(Records contained in a dataset)
((
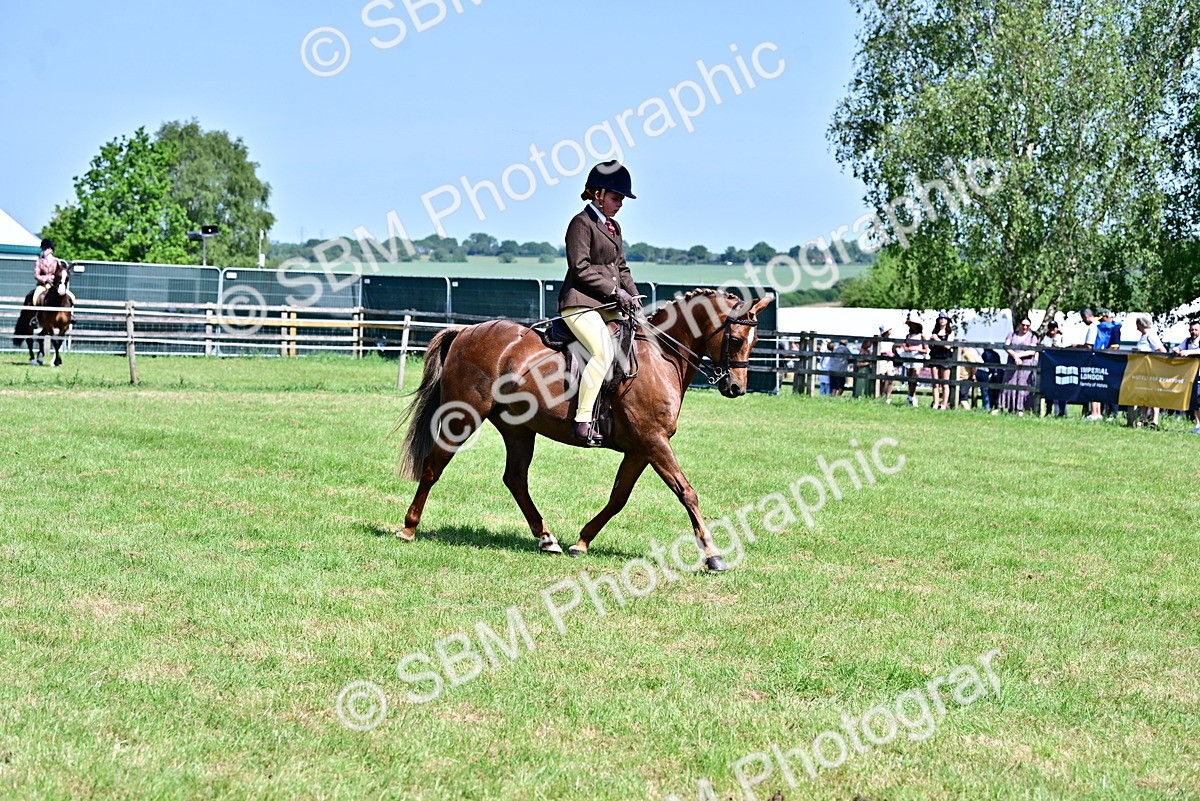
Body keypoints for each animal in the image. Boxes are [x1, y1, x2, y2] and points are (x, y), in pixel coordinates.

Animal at [396, 288, 774, 571]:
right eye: (736, 339)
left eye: (755, 341)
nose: (736, 388)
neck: (659, 357)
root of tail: (466, 331)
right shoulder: (655, 442)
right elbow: (686, 492)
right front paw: (713, 555)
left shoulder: (641, 449)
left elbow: (618, 498)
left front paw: (582, 541)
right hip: (464, 416)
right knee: (433, 467)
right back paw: (408, 528)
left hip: (519, 430)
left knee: (515, 479)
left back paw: (546, 538)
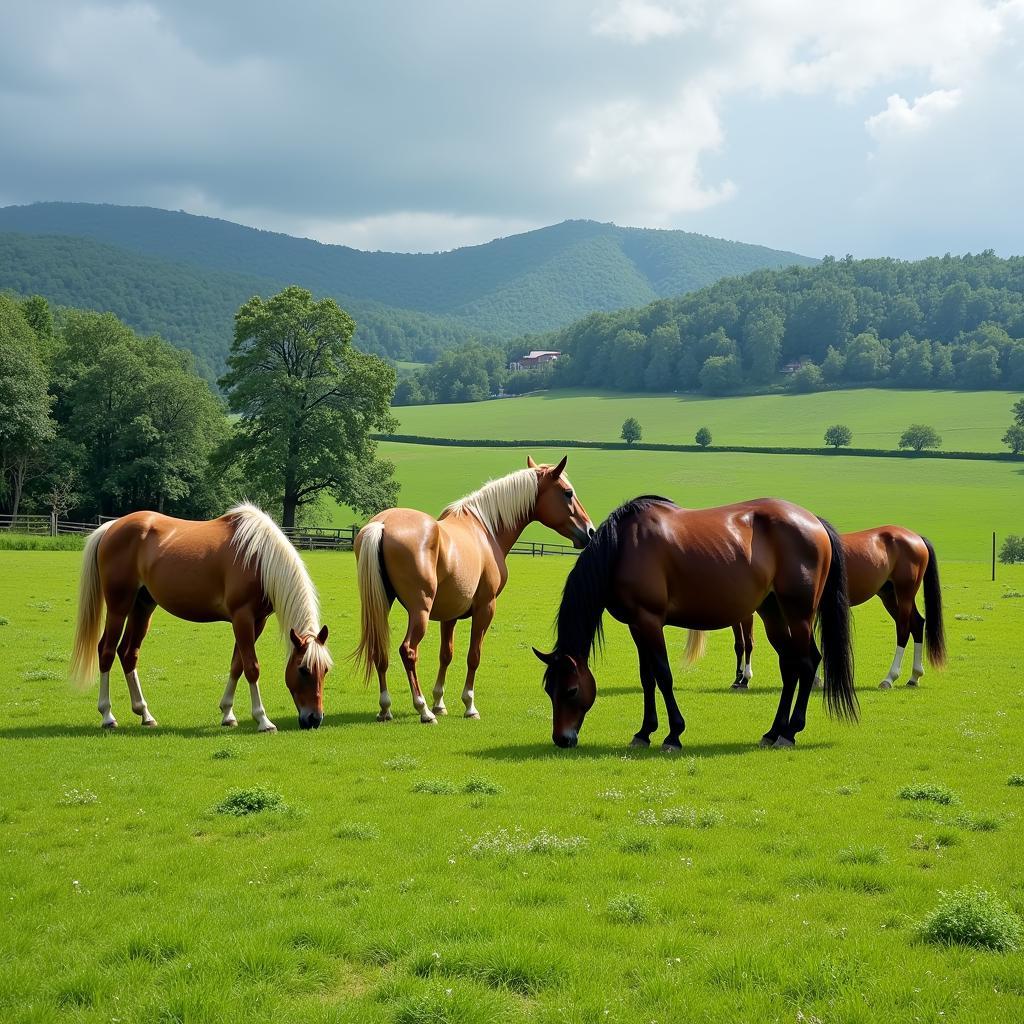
))
Retype each line of the data exactly, beginning with the first; include the line containing "left knee: (515, 479)" and stop there, skipping every picture.

TASK OUTPUT.
Body keypoints for each animal in the image. Boxes are [x1, y1, x2, y2] and points are (x, y), in pixel coordinates.

Animal at [396, 288, 774, 571]:
right eye: (736, 339)
left eye: (755, 341)
nose: (736, 388)
neck: (659, 357)
root of tail: (466, 331)
right shoulder: (655, 442)
right elbow: (686, 492)
right front paw: (713, 555)
left shoulder: (641, 449)
left elbow: (618, 498)
left front paw: (582, 541)
right hip: (464, 416)
right knee: (433, 467)
right back paw: (408, 528)
left hip: (519, 430)
left knee: (515, 479)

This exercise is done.